Ainsi, les dommages directs causé par le cormoran sur le lac de Neuchâtel s'élève à environ 7500 francs par pêcheur professionnel. Ces derniers reçoivent un soutien de l'Etat.
Les cantons riverains ont récemment prolongé l'aide d'urgence annuelle de 10 000 francs par personne pour compenser la diminution des captures.
Les cantons de Vaud, Fribourg et Neuchâtel souhaitent également pouvoir abattre les cormorans plus facilement. Cela ressort de leurs réponses à la consultation sur l'ordonnance de chasse de Rösti, qui s'est terminée au début du mois. Les cantons demandent que la période de protection des cormorans soit désormais fixée du 1er avril au 31 août.
Les oiseaux pourraient ainsi être chassés un mois de plus au printemps par rapport à aujourd'hui, ce qui permettrait de limiter l'installation de nouvelles colonies de reproduction. Les trois cantons veulent aussi autoriser l'abattage des cormorans non reproducteurs tout au long de l'année. Cette demande est également soutenue par la conférence cantonale des gestionnaires de la chasse et de la pêche.
Chez Birdlife, personne n'a pu encore prendre position. Dans un document disponible en ligne, l'organisation de protection de la nature souligne cependant que les statistiques de pêche des lacs suisses montrent des fluctuations cycliques des poissons de consommation.
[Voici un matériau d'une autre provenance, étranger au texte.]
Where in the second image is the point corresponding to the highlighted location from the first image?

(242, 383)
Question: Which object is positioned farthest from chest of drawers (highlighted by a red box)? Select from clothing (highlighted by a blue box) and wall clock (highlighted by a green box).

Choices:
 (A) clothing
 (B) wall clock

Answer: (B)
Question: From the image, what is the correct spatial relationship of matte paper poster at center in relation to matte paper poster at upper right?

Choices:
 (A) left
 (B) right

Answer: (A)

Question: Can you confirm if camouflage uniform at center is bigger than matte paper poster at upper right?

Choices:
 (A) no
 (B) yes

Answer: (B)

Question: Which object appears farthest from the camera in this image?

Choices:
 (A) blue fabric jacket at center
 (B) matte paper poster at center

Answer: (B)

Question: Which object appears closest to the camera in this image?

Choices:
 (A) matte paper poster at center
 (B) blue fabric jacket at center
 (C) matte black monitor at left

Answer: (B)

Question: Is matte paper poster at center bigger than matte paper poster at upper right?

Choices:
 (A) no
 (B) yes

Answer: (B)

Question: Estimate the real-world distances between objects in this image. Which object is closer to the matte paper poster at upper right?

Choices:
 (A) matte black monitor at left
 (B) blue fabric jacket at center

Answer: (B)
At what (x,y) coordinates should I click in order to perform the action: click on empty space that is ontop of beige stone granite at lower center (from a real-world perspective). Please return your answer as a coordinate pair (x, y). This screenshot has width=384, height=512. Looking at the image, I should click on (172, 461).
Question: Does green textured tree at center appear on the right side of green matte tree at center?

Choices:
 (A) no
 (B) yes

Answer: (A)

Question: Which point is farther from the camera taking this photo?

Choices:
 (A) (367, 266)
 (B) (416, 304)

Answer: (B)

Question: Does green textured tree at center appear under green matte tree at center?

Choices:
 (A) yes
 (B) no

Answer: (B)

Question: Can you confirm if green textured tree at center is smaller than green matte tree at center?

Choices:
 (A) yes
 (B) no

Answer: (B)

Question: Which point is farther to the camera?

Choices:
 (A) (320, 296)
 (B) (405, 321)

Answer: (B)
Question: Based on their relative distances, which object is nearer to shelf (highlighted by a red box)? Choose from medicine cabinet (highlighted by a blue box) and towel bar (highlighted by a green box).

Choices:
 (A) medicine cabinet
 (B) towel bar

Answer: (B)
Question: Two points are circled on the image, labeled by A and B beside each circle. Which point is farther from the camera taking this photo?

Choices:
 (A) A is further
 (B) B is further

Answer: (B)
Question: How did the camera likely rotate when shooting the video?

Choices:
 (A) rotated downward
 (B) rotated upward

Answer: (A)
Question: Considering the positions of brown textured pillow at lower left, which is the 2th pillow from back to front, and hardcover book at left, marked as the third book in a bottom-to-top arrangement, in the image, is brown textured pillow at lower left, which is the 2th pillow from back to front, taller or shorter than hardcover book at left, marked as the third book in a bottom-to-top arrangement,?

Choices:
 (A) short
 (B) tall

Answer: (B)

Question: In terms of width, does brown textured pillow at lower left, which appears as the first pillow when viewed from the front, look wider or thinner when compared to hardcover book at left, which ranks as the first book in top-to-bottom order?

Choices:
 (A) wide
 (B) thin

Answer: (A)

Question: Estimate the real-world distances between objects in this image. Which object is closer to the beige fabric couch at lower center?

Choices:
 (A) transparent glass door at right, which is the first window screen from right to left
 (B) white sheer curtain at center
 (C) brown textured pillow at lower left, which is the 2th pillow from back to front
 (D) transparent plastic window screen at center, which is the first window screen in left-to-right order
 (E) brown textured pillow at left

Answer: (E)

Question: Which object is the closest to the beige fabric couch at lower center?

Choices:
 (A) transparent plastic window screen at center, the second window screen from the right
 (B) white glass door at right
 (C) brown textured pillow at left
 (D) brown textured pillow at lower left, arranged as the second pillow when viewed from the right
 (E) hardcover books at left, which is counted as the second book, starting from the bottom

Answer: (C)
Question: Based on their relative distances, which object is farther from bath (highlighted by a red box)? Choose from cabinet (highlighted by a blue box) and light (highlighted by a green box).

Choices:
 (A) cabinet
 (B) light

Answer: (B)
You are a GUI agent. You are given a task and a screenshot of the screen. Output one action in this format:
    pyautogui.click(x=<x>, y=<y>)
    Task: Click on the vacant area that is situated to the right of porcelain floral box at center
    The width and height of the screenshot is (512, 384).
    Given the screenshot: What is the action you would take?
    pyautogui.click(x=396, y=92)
Celles-ci sont largement indépendantes du nombre de cormorans nicheurs. Birdlife appelle donc les cantons à faire preuve de retenue.
Il faut par ailleurs souligner que le montant des dommages calculés pour le lac de Neuchâtel ne donne qu'une indication pour les autres lacs suisses. L'Office fédéral de l'environnement indique ainsi que les résultats de l'étude ne peuvent «pas être directement» transposés. Les conditions de pêche varient d'un lac à l'autre.